TASK STATEMENT: According to the article about Jhumpa Lahiri below, to which city did Lahiri move in order to learn Italian?

QUOTED PASSAGE:
******************************

Jhumpa Lahiri is kind of like the U.S. Soccer Women’s National Team of authors: she has won all the things. Among her trophy-cabinet treasures are a 2000 Pulitzer Prize, for her first book, Interpreter of Maladies, and a 2014 National Humanities Medal, presented by Barack Obama.
Except, I doubt Lahiri actually has her myriad awards on display. As a recent New York Review of Books piece noted, “Once finished with a book, it was dead to her, she says. And to rest on her laurels was clearly antithetical to her nature.”
In the interest of not resting on her laurels, after her 2013 bestseller, The Lowland, Lahiri stopped writing in English. Let that sit for a minute. Lahiri was born in London, raised in the U.S., and became one of the most acclaimed authors of a generation. And then she decided not to write in English anymore. She moved to Rome to learn Italian, a language that she had studied before but never nearly mastered.
In 2016, Lahiri published — in Italian — a very short book of reflections on her linguistic odyssey. That book, In Other Words, appeared with Italian writing on each verso (that’s the left side of a bound piece of writing), and the corresponding English translation on the recto. Lahiri refused even to do that translation of her own work back into English. “Writing in Italian is a choice on my part,” she wrote in an author’s note, “a risk that I feel inspired to take. It requires strict discipline that I am compelled, at the moment, to maintain. Translating the book myself would have broken that discipline; it would have meant reengaging intimately with English, wrestling with it, rather than with Italian.”
Later in the book, in a chapter titled “The Metamorphosis,” Lahiri continues:
So why would she take such a risk? Her answer: precisely in order to change.

******************************

AVAILABLE DATA:
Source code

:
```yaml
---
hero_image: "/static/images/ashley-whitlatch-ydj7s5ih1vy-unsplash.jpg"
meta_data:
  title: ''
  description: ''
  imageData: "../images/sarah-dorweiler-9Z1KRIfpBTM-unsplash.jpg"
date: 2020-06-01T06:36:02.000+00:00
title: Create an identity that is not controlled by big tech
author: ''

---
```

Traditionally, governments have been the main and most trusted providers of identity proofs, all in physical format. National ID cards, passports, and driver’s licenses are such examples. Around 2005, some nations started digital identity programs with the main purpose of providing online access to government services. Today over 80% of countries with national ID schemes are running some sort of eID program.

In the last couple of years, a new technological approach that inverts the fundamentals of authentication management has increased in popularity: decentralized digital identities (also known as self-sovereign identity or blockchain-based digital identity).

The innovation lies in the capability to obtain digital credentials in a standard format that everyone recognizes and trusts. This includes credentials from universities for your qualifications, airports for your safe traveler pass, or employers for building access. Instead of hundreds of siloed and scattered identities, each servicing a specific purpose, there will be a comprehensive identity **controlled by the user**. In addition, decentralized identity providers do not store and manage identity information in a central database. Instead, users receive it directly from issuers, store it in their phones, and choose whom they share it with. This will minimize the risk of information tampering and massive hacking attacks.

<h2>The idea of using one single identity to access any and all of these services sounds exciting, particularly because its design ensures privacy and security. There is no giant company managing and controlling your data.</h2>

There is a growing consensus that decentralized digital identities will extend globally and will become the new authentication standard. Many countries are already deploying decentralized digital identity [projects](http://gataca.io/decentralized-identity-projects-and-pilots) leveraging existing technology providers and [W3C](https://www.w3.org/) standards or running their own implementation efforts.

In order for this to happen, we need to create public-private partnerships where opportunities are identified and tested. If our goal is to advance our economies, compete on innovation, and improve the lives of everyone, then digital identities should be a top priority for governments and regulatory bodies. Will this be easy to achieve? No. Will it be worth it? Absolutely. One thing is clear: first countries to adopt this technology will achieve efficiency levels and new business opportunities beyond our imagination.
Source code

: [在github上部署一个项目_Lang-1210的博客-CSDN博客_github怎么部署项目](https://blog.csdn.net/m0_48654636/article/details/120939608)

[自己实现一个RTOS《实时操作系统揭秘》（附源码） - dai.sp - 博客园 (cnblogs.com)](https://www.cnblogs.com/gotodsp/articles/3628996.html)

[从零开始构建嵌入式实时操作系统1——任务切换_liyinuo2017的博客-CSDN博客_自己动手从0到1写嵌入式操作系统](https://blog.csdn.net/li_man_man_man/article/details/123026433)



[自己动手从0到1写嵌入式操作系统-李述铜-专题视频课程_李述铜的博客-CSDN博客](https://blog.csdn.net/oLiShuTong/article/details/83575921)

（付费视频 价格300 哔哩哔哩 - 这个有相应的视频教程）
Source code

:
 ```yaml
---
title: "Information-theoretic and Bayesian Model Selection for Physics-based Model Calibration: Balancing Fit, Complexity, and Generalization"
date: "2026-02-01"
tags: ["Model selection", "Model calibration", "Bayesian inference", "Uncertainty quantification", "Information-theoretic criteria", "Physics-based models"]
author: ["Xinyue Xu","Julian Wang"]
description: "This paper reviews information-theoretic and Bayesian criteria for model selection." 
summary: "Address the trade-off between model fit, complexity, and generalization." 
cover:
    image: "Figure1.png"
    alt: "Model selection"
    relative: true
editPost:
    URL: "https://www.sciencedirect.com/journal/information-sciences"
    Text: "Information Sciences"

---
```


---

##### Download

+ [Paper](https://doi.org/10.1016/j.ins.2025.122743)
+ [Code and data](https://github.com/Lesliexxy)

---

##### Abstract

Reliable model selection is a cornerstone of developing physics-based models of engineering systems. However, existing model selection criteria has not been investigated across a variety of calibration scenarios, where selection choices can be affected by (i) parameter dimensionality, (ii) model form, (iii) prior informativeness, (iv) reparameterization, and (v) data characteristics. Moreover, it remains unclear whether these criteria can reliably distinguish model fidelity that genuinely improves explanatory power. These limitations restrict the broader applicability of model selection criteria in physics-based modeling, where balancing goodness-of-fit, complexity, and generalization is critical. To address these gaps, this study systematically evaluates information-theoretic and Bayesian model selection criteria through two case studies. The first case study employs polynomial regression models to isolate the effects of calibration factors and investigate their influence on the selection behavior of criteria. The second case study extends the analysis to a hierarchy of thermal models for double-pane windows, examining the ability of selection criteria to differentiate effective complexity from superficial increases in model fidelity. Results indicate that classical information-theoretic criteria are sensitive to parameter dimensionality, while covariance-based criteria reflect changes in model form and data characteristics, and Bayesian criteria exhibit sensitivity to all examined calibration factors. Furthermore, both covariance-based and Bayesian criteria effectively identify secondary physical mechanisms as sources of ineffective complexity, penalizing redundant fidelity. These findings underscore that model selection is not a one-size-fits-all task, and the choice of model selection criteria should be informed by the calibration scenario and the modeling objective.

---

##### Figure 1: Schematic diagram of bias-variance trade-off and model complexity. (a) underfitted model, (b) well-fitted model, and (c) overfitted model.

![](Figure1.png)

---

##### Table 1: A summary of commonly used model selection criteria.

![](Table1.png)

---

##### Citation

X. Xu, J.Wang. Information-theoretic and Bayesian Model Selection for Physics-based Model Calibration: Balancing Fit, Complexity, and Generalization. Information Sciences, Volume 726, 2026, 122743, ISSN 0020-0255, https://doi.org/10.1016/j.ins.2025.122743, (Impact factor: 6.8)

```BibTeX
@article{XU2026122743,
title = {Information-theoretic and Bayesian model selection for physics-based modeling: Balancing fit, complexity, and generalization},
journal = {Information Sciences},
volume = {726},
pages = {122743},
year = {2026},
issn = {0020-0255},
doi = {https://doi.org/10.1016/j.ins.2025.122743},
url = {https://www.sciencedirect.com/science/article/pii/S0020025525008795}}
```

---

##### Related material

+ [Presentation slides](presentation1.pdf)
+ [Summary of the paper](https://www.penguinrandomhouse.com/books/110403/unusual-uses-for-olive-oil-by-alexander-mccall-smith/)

******************************

EXERCISE RESPONSE: Rome